**Directive 1:** Format the lines of the records, from their first line up to and including the line containing "What is the spread", as a JSON list of strings with one string per line. Leave out blank lines and everything after that line.
───── Extracted text
Forcing Fonts on a User

Ah, but the real question is whether was my original post about meeting your accessibility standards or instead finding out what can and cannot be done when it comes to changing fonts based on the designer’s preferences?

You seem very determined on making this thread about your needs and your interests, and that is worse than being a “newbie” - it shows an online immaturity more than anything else…

Debbie

Some minor observations and tweaks:

Just because it works doesn’t mean it’s good practice. What’s happening is the browser is overlooking your failure to code your site properly, figuring out what you meant to do, and doing it properly. Bad idea to grow dependant on your browser to cover your posterior.

MS Sans Serif is a tremendously outdated and obsolete font. Arial is not a particularly well-designed font (Helvetica is far better), but it is legible at most mainstream sizes. Between its legibility and its near-universal market penetration, that’s why it’s used on so many sites.

I like the Gentiums, but maybe 0.5% of your readership has them. The Bitstreams have been superseded by the DejaVu fonts. Both are significantly larger than “regular” fonts; the serifs should probably be considered “slab serifs.”
──────────
───── Dataset content
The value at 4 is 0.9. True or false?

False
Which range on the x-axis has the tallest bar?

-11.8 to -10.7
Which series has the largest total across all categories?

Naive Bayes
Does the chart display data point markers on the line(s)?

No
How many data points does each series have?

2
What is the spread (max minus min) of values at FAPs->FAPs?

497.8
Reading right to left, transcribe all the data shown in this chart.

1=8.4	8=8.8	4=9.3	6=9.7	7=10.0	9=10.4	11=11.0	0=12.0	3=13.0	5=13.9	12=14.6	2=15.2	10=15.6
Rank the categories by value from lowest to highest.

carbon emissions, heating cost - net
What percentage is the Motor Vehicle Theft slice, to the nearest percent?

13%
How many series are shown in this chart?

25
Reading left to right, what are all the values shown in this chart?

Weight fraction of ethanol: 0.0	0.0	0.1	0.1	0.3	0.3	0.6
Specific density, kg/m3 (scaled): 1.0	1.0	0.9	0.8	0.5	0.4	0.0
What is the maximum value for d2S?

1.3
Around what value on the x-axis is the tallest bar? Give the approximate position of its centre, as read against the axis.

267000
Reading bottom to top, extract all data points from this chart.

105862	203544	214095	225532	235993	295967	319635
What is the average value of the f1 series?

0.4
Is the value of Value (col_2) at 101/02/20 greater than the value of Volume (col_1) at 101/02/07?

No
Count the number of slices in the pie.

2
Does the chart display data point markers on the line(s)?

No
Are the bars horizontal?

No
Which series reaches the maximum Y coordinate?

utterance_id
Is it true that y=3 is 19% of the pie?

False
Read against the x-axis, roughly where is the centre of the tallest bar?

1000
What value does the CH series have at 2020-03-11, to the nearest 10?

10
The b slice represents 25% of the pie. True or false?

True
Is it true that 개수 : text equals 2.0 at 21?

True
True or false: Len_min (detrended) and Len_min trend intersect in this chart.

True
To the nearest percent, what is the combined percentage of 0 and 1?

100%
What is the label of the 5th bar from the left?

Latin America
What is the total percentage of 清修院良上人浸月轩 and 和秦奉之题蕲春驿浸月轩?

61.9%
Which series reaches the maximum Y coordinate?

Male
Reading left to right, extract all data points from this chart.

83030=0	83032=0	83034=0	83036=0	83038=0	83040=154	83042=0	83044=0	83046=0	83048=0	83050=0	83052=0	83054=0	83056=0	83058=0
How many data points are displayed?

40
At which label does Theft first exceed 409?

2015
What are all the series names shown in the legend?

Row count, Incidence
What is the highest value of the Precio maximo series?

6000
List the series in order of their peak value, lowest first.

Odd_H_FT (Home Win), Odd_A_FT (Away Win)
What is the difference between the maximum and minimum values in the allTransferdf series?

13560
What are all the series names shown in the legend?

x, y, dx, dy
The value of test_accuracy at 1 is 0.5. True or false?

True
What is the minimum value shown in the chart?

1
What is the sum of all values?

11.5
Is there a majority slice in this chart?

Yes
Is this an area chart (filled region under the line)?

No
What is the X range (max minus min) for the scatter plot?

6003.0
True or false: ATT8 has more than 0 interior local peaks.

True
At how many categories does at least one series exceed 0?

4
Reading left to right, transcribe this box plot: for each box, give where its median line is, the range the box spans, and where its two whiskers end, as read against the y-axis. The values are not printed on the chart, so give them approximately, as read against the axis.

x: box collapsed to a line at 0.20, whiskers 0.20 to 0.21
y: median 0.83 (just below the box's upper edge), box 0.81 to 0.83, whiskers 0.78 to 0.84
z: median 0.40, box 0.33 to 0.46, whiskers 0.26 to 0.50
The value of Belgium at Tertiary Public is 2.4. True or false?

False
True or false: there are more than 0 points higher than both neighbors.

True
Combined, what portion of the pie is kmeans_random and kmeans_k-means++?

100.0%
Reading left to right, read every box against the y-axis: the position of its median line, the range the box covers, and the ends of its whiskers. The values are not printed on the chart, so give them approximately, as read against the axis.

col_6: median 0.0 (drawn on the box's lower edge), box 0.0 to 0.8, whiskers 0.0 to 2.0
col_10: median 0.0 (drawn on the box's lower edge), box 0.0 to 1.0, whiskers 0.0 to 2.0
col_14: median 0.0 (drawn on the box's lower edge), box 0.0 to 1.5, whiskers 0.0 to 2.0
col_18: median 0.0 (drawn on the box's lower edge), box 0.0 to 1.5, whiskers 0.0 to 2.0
──────────
**Directive 2:** In the forum post about forcing fonts on a user, which fonts are said to have superseded the Bitstreams?

**Exercise answer 1:**
[
  "The value at 4 is 0.9. True or false?",
  "False",
  "Which range on the x-axis has the tallest bar?",
  "-11.8 to -10.7",
  "Which series has the largest total across all categories?",
  "Naive Bayes",
  "Does the chart display data point markers on the line(s)?",
  "No",
  "How many data points does each series have?",
  "2",
  "What is the spread (max minus min) of values at FAPs->FAPs?"
]

**Exercise answer 2:** The DejaVu fonts.